# Schlittenhunderennen auf dem Feldberg



## Hornisborn (23. Februar 2007)

Ich hab heute in der "Taunus Zeitung" gelesen, das morgen und übermorgen dort ein Rennen statt findet. Weis jemand wo genau die Strecke lang geht oder ist es besser den Feldberg zu meiden?
Hab nämlich kein Bock nicht auf den Feldberg zukommen, da der auch zur meiner Hausrunde gehört.

http://www.rhein-main.net/sixcms/list.php?page=fnp2_news_article&id=3527950


----------



## Lupo (23. Februar 2007)

Hornisborn schrieb:


> Ich hab heute in der "Taunus Zeitung" gelesen, das morgen und übermorgen dort ein Rennen statt findet. Weis jemand wo genau die Strecke lang geht oder ist es besser den Feldberg zu meiden?
> Hab nämlich kein Bock nicht auf den Feldberg zukommen, da der auch zur meiner Hausrunde gehört.
> 
> http://www.rhein-main.net/sixcms/list.php?page=fnp2_news_article&id=3527950



bei einem rundkurs von 8.4 km wird sich das ganze ja rund ums plateau abspielen. bei 60 startern und ca. 2500 besuchern und nicht zu vergessen, der hinterlassenschaften von 400 hunden würde ich den feldberg am wochenende weiträumig umfahren. wenn man das feldbergplateau kennt drängt sich natürlich auch der gedanke auf, wie diese veranstaltung mit dem naturschutz zu vereinbaren ist...nur mal so nebenbei bemerkt...


----------



## MTB-News.de




----------



## Deleted 68955 (23. Februar 2007)

... ach Du Sch****e, ...

... leider im wahrsten Sinne des Wortes


----------



## Crazy-Racer (23. Februar 2007)

Ach deshalb waren da oben gesterns die Wege mit diesem Rot-Weißen Absperrband bearbeitet  hab mich schon gewundert. Aber brauchts für nen Schlitten nicht normal auch Schnee? Davon gibbet da oben nämlich nix mehr


----------



## arkonis (23. Februar 2007)

die fahren mit Rädern an den Schlitten.


----------



## Deleted 68955 (23. Februar 2007)

Yepp, die Wege sind schon abgesperrt. Start ist oben neben dem Kiosk und dann zunächst den steilen Weg runter zum Windeck. Da dann wieder rechts ab ...

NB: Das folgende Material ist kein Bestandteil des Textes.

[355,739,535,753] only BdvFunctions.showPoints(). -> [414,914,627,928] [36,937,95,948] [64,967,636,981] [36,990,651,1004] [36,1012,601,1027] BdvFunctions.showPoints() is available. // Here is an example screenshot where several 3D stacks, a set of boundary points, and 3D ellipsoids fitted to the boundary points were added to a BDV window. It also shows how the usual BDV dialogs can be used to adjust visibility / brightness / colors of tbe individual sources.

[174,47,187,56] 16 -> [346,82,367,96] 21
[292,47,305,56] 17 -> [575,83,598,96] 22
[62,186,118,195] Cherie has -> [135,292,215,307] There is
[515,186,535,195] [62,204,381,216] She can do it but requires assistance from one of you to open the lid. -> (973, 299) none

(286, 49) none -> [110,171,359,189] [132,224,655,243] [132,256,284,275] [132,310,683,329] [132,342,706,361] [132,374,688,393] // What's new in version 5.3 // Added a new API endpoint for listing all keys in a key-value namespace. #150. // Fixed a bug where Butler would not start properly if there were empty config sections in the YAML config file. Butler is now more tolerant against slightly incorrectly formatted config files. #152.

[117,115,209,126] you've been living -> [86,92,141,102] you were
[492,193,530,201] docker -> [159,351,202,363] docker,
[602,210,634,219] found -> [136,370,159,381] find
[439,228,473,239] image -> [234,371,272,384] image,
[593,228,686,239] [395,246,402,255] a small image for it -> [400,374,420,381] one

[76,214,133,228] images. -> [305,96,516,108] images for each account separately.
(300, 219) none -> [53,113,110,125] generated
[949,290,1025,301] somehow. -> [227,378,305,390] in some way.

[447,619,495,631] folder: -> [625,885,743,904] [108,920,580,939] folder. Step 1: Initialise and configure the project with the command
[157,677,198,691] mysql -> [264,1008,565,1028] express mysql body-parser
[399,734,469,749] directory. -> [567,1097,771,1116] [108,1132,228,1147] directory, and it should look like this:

Bin die Strecke hochgefahren. Oben kam mir ein Paar mit vier Huskies entgegen. Die gingen wohl mal die Strecke ab...

Sieht mir für eine Hunderennen mit Rollschlitten alles recht halsbrecherisch aus. Sagen aber wahrscheinlich auch Nicht-Biker oft über unsere Strecken


----------



## andy1 (24. Februar 2007)

war am Donnerstag mal oben, habe am KJiosk gefragt, also es wird wohl nicht alles abgesperrt und man muss wohl auch nicht mit Eintritt rechnen (habe was von 6 Euro gelesen).
Meiner Meinung nach aber  ansonsten aber wohl viel Betrieb da ich was von Pendelbussen etc. gehört habe.
Am Sonntag stehen halt "Berge" auf meinem Programm weswegen ich wohl unweigerlich sehr früh da hoch kraxeln muss - mal schaun was da los ist.


----------



## Schwarzer Kater (24. Februar 2007)

andy1 schrieb:


> Am Sonntag stehen halt "Berge" auf meinem Programm weswegen ich wohl unweigerlich sehr früh da hoch kraxeln muss - mal schaun was da los ist.


Der Taunus hat ja noch mehr als einen Berg.


----------